§ **WHAT YOU SHOULD DO**
In the data below, find the line that contains "thumb cmc: (882, 1726)" and the line that contains "pinky pip: (939, 1903)". Copy both, plus every line between them, exactly.

§ **SUPPLIED INFORMATION**

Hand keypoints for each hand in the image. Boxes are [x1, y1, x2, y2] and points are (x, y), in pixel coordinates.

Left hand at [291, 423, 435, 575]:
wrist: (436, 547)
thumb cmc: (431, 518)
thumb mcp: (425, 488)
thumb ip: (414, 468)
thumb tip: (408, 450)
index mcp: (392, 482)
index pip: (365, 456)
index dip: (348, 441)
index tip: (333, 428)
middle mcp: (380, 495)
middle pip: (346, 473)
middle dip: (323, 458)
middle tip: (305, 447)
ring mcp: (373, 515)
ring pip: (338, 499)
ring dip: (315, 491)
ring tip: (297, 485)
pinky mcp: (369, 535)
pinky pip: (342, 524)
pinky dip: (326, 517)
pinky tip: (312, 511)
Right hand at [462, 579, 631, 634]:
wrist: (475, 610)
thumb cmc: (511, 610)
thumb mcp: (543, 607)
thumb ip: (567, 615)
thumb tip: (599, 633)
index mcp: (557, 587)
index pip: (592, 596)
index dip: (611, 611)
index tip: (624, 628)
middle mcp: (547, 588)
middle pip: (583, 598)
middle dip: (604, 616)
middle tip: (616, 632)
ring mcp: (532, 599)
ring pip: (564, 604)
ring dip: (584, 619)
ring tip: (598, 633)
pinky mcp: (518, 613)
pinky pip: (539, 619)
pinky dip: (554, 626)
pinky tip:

--

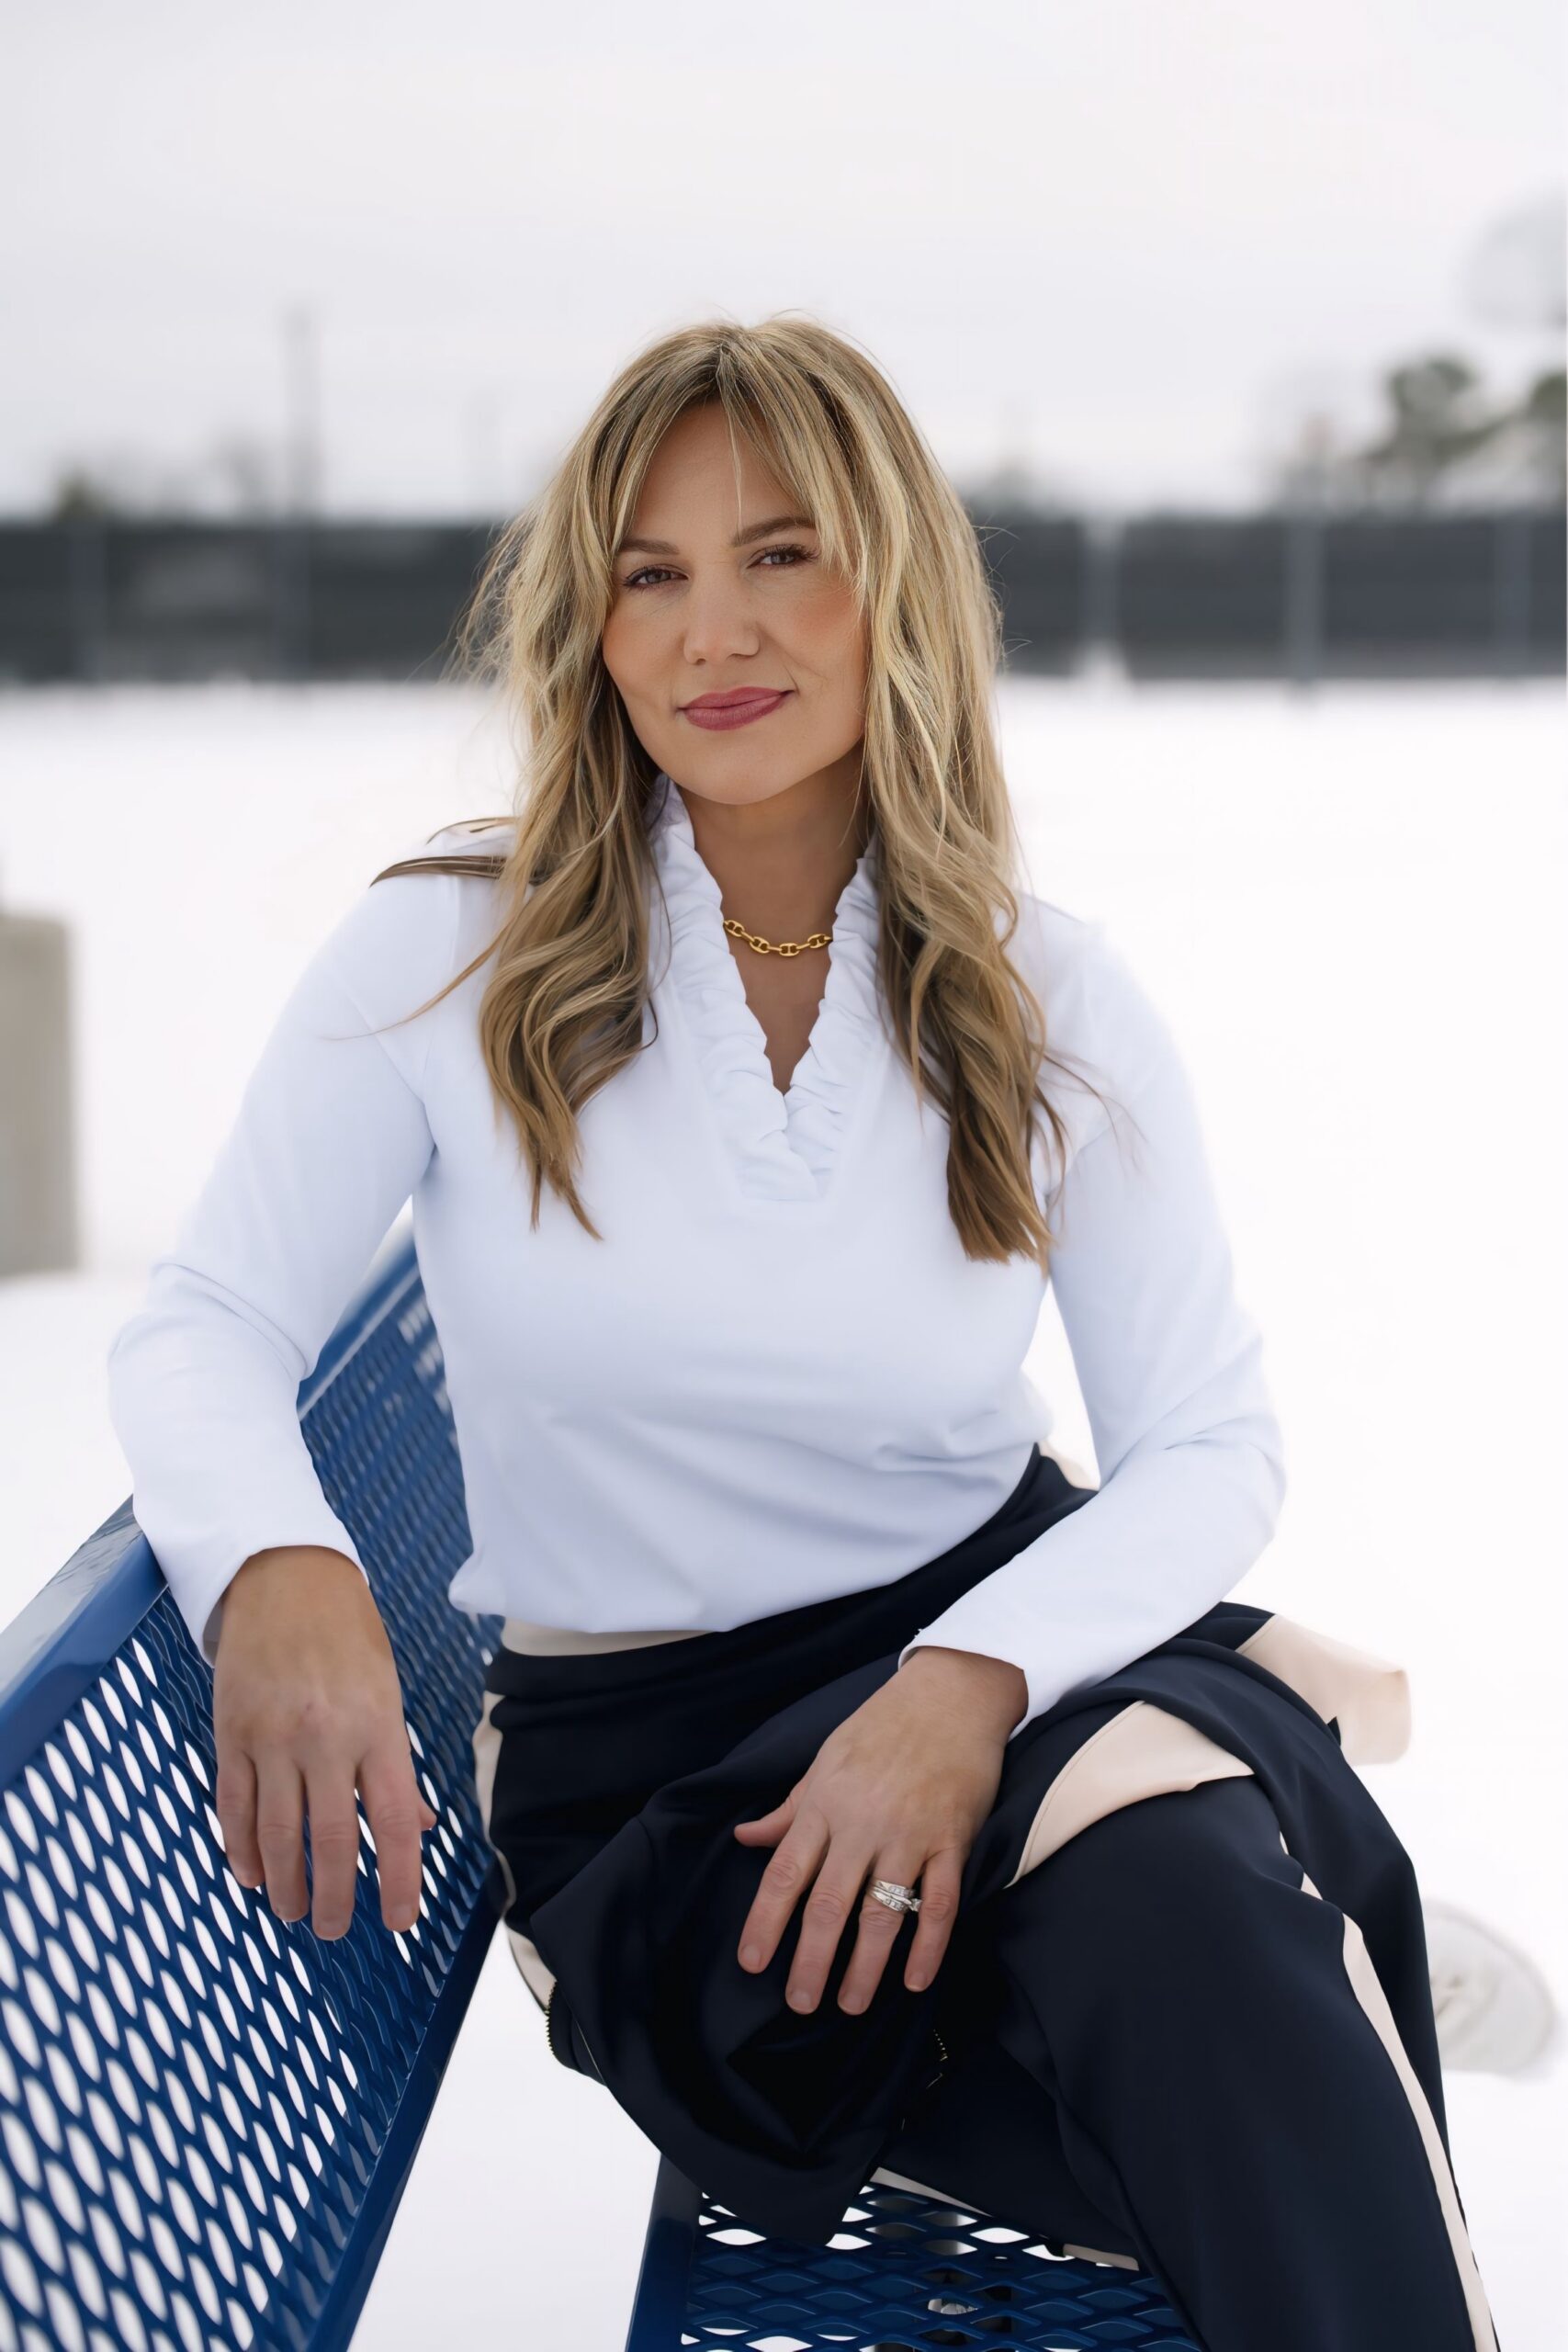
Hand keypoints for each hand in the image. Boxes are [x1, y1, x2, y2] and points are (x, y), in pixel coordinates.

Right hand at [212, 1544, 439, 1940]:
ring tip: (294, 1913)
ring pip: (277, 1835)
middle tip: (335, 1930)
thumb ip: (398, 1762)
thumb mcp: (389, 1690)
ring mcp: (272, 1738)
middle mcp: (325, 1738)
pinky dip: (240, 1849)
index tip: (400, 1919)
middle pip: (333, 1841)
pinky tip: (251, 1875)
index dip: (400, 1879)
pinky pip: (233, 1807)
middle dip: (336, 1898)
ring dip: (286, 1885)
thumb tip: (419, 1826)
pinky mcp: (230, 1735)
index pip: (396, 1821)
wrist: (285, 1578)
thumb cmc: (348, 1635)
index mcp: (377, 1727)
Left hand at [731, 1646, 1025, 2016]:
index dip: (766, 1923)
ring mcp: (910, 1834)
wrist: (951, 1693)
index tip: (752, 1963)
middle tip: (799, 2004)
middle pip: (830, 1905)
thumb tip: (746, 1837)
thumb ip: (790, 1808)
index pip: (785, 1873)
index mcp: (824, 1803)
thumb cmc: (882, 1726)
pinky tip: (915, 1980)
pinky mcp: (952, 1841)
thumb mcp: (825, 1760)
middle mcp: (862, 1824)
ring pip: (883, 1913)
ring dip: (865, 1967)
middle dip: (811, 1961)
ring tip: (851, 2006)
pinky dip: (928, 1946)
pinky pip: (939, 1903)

§ **TASK RESULT**
thumb cmc: (882, 1726)
pinky tip: (915, 1980)
pinky mcp: (952, 1841)
thumb mcp: (825, 1760)
middle mcp: (862, 1824)
ring pip: (883, 1913)
ring dip: (865, 1967)
middle dip: (811, 1961)
ring tip: (851, 2006)
pinky dip: (928, 1946)
pinky pip: (939, 1903)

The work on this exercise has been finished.